[llvm-dev] LLVM Pass To Remove Dead Code In A Basic Block

Dean Michael Berris via llvm-dev llvm-dev at lists.llvm.org
Fri May 25 01:41:59 PDT 2018


> On 25 May 2018, at 03:53, Aaron <acraft at gmail.com> wrote:
> 
> Hi Dean,
> 
> Thanks for your reply.
> 
> That's exactly what I am doing, but I was looking for a default optimization or pass implementation if there was.
> 

There’s a dead code elimination pass, but it works with a control flow graph (it removes basic blocks that are unreachable after constant propagation and other passes earlier on have run).

> I used BasicBlock::splitBasicBlock() but it puts "br" end of original basic block. I tried to delete the br instruction by using eraseFromParent() but it didn't work.
> 

This is working as intended. All LLVM BasicBlocks *must* have a terminator as the last instruction.

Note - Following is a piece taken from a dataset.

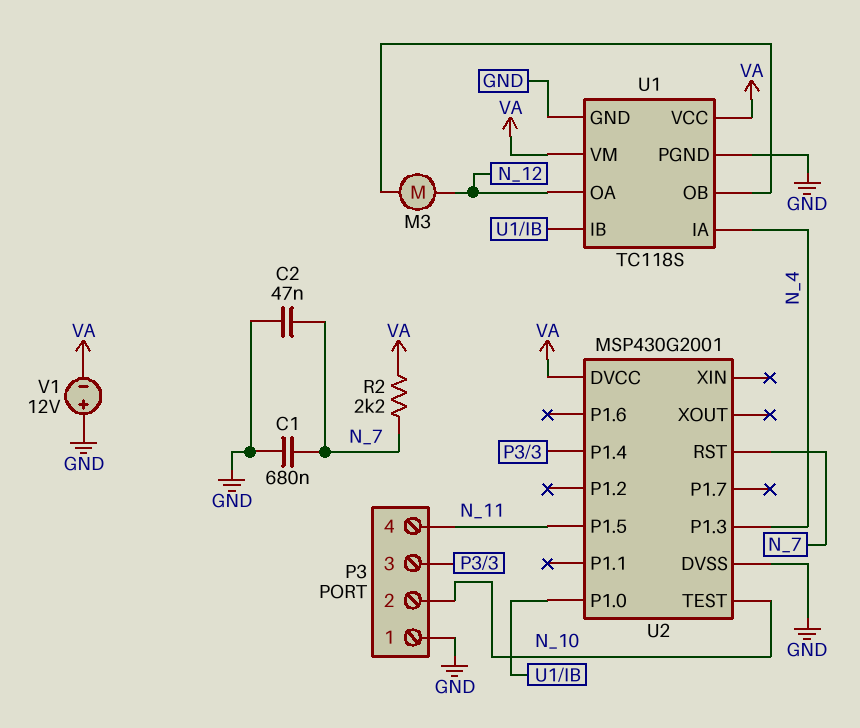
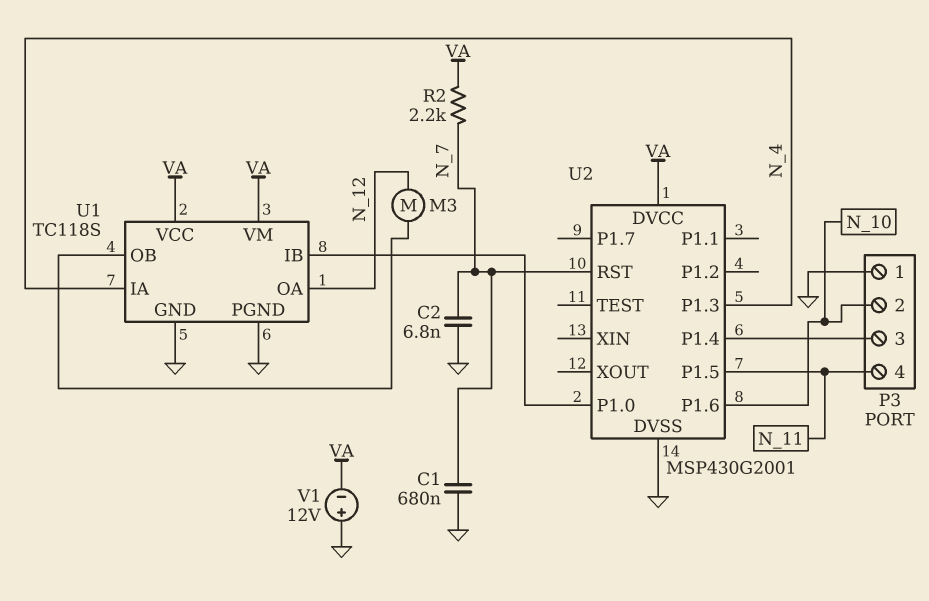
C2: 47nF (GND, N_7) -> 6.8nF (GND, N_7)
U2 pin P1.6: none -> N_10
U2 pin TEST: N_10 -> none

> I had to rewrite my own splitBasicBlock() by modifying the original one. Just removed the br instruction creation lines.
> 

It sounds like it would have just been easier to replace the branch instruction into a ret, then remove all successors of the original br instruction. There’s nothing special here, this is how it’s supposed to be done.

> >> Just curious, how are you getting return instructions in the middle of a basic block?
> My code generation pass allows multiple return instruction generation since that simplifies front-end significantly.
> 

I’m just wondering why not have a ‘br’ to an exit basic block instead of ‘ret’ mid-stream of instructions. That way you don’t need to do any special post-processing while you’re emitting the LLVM IR, you end up with valid basic blocks all the time, and you can leverage all the other passes that come with LLVM already.

That at least sounds simpler to me.

I’m not sure whether you can have non-entry blocks with no predecessors in LLVM (need to look up the langref about that) but I can imagine it’s a fairly useful construct to support. e.g. something like (pseudo-IR):

.entry:
  <this is the entry block>
  <…>
  br .exit

.bb0:
  <this is by definition unreachable>
  <…>
  br .exit

.exit:
  ret

This structure makes it easier for dead code elimination to determine that .bb0 is unreachable from .entry and can elide it safely. From your front-end, you can have a single ‘.exit’ block in a function and let the optimisations do the basic-block merging later on.

Have you considered this approach instead?